Download or read book Revisiting the Origins of Human Rights written by Pamela Slotte and published by Cambridge University Press. This book was released on 2015-09-11 with total page 419 pages. Available in PDF, EPUB and Kindle. Book excerpt: Scholars of history, law, theology and anthropology critically revisit the history of human rights.
Download or read book Credit and Usury in Jewish Society in the Mishnah and Talmud written by Ben Zion Rosenfeld and published by BRILL. This book was released on 2023-12-05 with total page 268 pages. Available in PDF, EPUB and Kindle. Book excerpt: Credit is the oxygen of every society. In many cases we wonder why the rabbis prohibit certain business credit transactions considering them usury. The writer uses literary and epigraphic sources to decipher the rabbinic approach. This book shows how rabbinic legislation innovatively expand the Torah prohibition of usury in loans to all fields of credit. It is a pioneering inquiry regarding rabbinic literature compiled under Roman and Sasanid rule, helping to fill the void in research concerning credit. It also distinguishes various kinds of credit differentiating credit of money for money, or products, exposing the ramifications of the rabbinic legislation.
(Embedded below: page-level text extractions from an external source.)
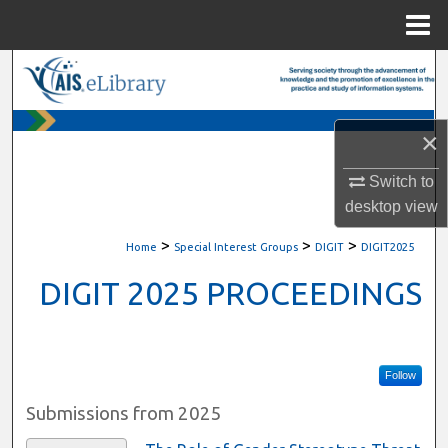
Menu
Home
Search
Browse All Content
×
My Account
Switch to
desktop
view
About
>
>
>
Home
Special Interest Groups
DIGIT
DIGIT2025
Digital Commons Network™
DIGIT 2025 PROCEEDINGS
Follow
Submissions from 2025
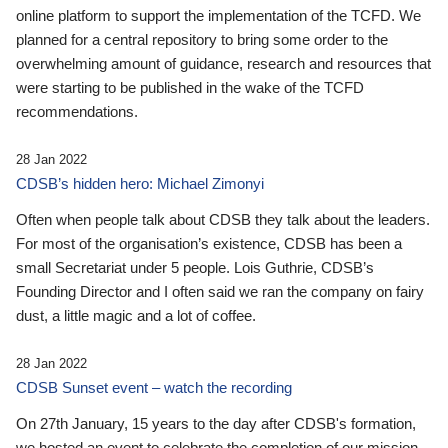
online platform to support the implementation of the TCFD. We
planned for a central repository to bring some order to the
overwhelming amount of guidance, research and resources that
were starting to be published in the wake of the TCFD
recommendations.
28 Jan 2022
CDSB’s hidden hero: Michael Zimonyi
Often when people talk about CDSB they talk about the leaders.
For most of the organisation’s existence, CDSB has been a
small Secretariat under 5 people. Lois Guthrie, CDSB’s
Founding Director and I often said we ran the company on fairy
dust, a little magic and a lot of coffee.
28 Jan 2022
CDSB Sunset event – watch the recording
On 27th January, 15 years to the day after CDSB's formation,
we hosted an event to celebrate the completion of our mission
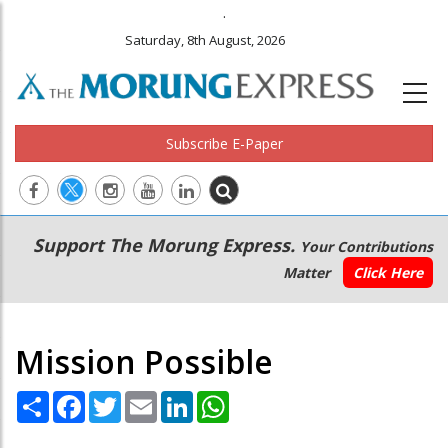
.
Saturday, 8th August, 2026
Subscribe E-Paper
Main
Secondary
Support The Morung Express.
Your Contributions
navigation
Menu
Matter
Click Here
Mission Possible
Share
Facebook
Twitter
Email
LinkedIn
WhatsApp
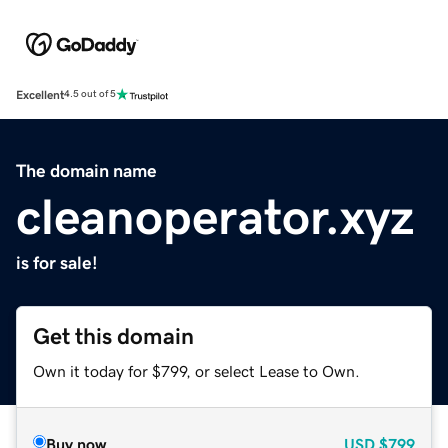
Excellent
4.5 out of 5
The domain name
cleanoperator.xyz
is for sale!
Get this domain
Own it today for $799, or select Lease to Own.
Buy now
USD
$799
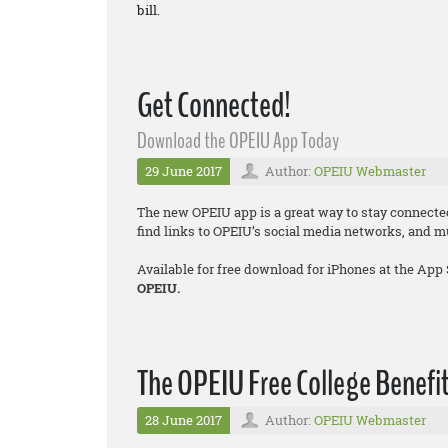
bill.
Get Connected!
Download the OPEIU App Today
29 June 2017
Author:
OPEIU Webmaster
The new OPEIU app is a great way to stay connecte
find links to OPEIU’s social media networks, and 
Available for free download for iPhones at the App
OPEIU.
The OPEIU Free College Benefit
28 June 2017
Author:
OPEIU Webmaster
Download or read book Lives behind the Laws written by Serena Connolly and published by Indiana University Press. This book was released on 2010-02-05 with total page 296 pages. Available in PDF, EPUB and Kindle. Book excerpt: In this exploration of the administration of law and its role in the lives of ordinary people in the northern provinces of the Roman Empire, Serena Connolly draws upon a rich but little-known legal collection from the late 3rd century known as the Codex Hermogenianus. The codex is composed of imperial responses to petitions sent to Rome, written by a team of the emperor's legal experts. These petitions and responses provide a wealth of information about provincial legal administration and the lives of the non-elite petitioners. The man who prostituted his wife, the mother whose malicious son undersold her farm, and the slaves who posed as free men to get a loan are just a few of the lives to encounter. Lives behind the Laws makes a valuable contribution to Roman social, political, and legal history.